> _Aim of the exercise_
After locating the line that contains "CONSULTATIONS VOYANCE", output that line and each one following it, exactly, to the end of the entries. No pictures.

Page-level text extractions
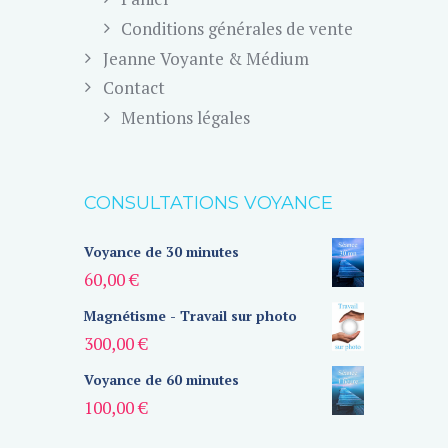
Conditions générales de vente
Jeanne Voyante & Médium
Contact
Mentions légales
CONSULTATIONS VOYANCE
Voyance de 30 minutes
60,00
€
Magnétisme - Travail sur photo
300,00
€
Voyance de 60 minutes
100,00
€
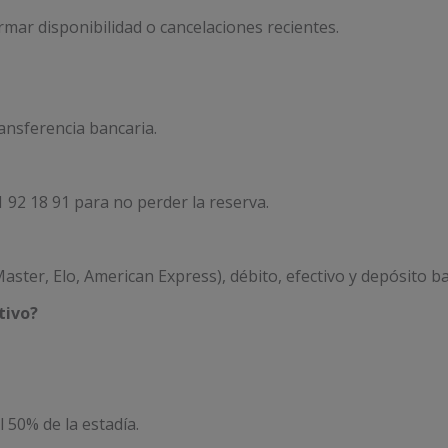
rmar disponibilidad o cancelaciones recientes.
ransferencia bancaria.
92 18 91 para no perder la reserva.
Master, Elo, American Express), débito, efectivo y depósito b
tivo?
 50% de la estadía.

> _Your solution_
CONSULTATIONS VOYANCE
Voyance de 30 minutes
60,00
€
Magnétisme - Travail sur photo
300,00
€
Voyance de 60 minutes
100,00
€
rmar disponibilidad o cancelaciones recientes.
ransferencia bancaria.
92 18 91 para no perder la reserva.
Master, Elo, American Express), débito, efectivo y depósito b
tivo?
 50% de la estadía.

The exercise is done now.